▶ **WHAT YOU NEED TO DO**:
Using the tournament statistics for the 1989 Bangladesh President's Gold Cup, explain why the goals figure works out to 1.83 per match.

1989 Bangladesh President's Gold Cup

Tournament details
- Host country: Bangladesh
- Dates: 21–31 May 1989
- Teams: 7 (from 1 confederation)
- Venue(s): Mirpur Stadium

Final positions
- Champions: Bangladesh Red (1st title)
- Runners-up: Korea University

Tournament statistics
- Matches played: 12
- Goals scored: 22 (1.83 per match)
- Top scorer(s): Song Ju-seok (3 goals)

= 1989 Bangladesh President's Gold Cup =

The 1989 Bangladesh President's Gold Cup was the sixth edition of the Bangladesh President's Gold Cup. The event was held at the Mirpur Stadium in Dhaka, Bangladesh.

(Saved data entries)
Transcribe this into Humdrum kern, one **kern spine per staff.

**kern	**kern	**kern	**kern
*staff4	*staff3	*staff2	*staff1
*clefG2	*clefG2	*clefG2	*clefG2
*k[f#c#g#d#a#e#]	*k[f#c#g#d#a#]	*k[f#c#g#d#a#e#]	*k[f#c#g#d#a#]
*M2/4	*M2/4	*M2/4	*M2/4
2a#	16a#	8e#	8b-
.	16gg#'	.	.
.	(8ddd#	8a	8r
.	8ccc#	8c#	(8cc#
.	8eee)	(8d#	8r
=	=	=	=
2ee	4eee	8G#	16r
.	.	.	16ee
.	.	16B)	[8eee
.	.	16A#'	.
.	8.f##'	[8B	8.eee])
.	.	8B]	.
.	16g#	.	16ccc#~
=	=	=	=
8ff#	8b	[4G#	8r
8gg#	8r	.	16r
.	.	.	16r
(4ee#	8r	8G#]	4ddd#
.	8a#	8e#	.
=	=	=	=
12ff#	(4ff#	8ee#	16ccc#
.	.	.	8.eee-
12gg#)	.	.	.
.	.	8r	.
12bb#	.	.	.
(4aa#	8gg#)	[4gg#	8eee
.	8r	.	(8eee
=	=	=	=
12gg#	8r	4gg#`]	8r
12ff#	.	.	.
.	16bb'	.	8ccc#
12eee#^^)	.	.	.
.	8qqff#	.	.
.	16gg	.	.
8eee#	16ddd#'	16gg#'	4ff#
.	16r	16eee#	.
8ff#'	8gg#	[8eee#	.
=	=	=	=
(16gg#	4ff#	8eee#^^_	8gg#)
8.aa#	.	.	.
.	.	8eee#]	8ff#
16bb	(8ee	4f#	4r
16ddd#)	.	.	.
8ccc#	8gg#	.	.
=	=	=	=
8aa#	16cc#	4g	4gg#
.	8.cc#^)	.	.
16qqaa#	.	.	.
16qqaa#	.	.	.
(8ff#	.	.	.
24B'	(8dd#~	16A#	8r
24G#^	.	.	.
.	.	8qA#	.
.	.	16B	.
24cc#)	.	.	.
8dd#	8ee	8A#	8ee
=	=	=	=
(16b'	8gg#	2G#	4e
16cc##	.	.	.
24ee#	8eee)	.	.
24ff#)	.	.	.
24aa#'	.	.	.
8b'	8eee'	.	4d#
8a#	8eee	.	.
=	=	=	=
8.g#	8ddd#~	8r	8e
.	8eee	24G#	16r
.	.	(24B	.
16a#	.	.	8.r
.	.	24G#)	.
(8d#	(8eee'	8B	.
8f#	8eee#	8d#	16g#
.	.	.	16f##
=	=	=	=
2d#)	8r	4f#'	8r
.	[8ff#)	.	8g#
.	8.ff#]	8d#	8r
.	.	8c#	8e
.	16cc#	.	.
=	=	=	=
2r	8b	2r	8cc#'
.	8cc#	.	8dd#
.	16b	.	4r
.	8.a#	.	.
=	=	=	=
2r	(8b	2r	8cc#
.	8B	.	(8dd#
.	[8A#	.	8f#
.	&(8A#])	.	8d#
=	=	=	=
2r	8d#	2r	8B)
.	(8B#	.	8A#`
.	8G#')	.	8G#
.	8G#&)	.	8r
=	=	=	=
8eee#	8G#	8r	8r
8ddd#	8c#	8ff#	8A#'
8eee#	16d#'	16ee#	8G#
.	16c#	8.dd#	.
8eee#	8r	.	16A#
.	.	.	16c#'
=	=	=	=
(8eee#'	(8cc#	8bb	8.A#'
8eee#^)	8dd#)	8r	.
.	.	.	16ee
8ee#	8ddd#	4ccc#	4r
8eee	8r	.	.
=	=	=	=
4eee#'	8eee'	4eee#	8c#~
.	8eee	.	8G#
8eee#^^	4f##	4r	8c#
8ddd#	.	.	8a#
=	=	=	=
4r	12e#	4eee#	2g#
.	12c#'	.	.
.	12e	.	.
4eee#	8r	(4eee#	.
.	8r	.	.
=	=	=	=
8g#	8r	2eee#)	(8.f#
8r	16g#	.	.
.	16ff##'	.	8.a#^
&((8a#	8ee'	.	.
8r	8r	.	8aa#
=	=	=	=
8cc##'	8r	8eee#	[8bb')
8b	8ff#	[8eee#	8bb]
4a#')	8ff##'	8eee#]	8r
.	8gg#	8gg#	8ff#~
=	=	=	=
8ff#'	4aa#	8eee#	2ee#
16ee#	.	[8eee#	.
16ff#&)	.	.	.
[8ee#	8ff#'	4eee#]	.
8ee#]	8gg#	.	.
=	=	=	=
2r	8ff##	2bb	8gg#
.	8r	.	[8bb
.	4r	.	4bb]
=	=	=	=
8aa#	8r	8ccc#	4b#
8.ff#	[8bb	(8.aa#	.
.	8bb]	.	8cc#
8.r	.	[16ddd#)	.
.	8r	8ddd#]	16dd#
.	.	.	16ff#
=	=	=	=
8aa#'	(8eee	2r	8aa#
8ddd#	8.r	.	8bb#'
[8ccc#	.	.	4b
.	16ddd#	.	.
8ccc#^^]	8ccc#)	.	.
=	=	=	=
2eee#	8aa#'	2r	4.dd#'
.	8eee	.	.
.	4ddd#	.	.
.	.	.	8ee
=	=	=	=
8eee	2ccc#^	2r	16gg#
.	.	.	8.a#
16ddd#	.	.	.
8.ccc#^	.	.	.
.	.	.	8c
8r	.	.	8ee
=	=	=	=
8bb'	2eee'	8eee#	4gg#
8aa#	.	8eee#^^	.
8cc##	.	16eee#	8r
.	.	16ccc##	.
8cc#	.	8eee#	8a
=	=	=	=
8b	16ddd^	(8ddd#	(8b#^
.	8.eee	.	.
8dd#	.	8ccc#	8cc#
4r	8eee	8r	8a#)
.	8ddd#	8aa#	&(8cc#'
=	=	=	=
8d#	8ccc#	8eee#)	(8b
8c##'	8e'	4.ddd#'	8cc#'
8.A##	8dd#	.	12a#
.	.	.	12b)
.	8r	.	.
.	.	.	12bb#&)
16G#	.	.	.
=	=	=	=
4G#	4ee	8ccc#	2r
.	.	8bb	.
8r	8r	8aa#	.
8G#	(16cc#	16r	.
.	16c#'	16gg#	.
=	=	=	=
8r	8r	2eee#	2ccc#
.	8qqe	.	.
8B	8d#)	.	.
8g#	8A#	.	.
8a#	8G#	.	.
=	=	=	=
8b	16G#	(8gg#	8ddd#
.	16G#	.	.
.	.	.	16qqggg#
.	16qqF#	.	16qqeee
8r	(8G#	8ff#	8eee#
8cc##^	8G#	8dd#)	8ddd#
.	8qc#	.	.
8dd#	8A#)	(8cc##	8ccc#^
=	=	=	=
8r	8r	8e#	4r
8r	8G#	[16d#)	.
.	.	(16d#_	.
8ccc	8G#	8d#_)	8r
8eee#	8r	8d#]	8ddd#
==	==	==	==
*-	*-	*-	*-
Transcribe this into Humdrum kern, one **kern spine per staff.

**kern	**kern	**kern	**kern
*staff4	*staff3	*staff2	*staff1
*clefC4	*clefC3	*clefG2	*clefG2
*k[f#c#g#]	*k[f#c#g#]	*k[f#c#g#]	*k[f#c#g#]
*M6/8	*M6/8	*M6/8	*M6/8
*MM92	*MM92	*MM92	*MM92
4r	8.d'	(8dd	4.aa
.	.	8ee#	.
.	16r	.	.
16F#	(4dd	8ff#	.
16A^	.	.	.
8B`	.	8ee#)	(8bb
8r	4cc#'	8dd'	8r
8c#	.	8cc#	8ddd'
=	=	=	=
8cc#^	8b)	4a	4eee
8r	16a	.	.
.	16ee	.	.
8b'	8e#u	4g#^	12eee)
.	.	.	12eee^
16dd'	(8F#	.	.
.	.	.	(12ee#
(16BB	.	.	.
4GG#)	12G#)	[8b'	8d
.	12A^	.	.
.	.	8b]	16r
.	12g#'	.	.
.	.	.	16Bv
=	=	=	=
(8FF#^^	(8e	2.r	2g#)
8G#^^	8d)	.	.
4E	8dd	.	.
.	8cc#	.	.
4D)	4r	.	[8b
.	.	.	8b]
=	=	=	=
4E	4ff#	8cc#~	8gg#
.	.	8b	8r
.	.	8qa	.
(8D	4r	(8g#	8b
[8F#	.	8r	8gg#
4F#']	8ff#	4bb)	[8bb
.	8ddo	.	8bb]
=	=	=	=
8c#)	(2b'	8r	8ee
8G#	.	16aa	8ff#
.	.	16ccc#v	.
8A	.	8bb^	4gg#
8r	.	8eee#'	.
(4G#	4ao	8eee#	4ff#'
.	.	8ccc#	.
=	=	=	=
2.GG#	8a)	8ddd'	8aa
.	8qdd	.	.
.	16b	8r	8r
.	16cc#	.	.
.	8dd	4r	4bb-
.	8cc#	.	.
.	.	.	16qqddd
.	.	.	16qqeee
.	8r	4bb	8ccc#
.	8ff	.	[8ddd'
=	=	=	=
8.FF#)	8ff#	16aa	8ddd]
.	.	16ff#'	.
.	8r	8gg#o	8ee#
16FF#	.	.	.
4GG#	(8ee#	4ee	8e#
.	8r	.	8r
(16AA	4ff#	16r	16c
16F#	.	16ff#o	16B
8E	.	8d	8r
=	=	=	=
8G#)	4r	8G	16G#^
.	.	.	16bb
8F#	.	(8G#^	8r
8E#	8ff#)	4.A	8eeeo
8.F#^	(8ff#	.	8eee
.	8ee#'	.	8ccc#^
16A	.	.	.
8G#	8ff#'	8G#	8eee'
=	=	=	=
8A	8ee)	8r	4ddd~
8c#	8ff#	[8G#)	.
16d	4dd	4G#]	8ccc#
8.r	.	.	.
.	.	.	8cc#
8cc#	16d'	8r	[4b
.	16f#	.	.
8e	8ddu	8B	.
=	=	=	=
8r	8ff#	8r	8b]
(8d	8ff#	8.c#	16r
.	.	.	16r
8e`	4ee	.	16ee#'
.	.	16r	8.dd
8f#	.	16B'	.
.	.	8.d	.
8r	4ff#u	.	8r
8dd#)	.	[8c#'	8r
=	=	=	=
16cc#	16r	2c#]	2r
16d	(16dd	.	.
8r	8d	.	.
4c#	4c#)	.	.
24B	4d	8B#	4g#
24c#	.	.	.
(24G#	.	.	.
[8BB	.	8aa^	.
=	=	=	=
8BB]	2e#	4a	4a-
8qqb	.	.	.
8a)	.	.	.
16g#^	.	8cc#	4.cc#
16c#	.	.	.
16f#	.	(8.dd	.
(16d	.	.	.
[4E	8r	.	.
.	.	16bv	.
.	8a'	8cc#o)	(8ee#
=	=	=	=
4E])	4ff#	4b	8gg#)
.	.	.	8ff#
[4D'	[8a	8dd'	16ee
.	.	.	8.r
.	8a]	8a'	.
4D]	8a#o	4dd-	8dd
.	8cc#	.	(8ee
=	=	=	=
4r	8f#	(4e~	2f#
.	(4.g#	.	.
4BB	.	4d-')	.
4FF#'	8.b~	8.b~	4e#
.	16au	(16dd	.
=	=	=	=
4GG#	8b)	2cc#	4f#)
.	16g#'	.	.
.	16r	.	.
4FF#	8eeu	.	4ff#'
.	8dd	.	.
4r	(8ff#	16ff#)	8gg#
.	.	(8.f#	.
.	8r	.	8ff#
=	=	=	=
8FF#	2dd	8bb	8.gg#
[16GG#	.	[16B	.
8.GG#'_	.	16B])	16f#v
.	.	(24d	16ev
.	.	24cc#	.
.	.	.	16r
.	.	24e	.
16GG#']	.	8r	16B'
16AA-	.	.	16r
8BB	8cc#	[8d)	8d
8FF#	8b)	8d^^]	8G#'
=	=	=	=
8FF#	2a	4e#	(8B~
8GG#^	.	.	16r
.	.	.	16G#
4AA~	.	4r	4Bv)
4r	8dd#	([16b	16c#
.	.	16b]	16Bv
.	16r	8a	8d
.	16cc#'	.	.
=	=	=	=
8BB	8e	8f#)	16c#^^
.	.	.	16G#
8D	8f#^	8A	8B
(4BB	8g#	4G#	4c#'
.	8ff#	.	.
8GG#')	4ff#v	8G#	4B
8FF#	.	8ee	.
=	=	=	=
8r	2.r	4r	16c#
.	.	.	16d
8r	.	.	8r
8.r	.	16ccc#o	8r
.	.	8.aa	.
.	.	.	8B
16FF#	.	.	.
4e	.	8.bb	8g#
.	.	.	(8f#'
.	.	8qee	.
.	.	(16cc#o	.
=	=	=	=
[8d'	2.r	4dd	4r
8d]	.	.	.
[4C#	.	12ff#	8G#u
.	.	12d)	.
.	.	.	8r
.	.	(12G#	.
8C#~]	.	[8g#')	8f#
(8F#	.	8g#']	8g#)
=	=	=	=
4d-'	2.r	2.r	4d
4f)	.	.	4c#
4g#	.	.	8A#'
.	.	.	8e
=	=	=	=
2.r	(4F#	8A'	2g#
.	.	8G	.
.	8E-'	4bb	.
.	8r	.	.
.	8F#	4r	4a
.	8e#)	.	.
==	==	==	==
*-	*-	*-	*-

▶ **ANSWER SECTION**:
The tournament had 22 goals across 12 matches. Dividing 22 by 12 gives about 1.83 goals per match.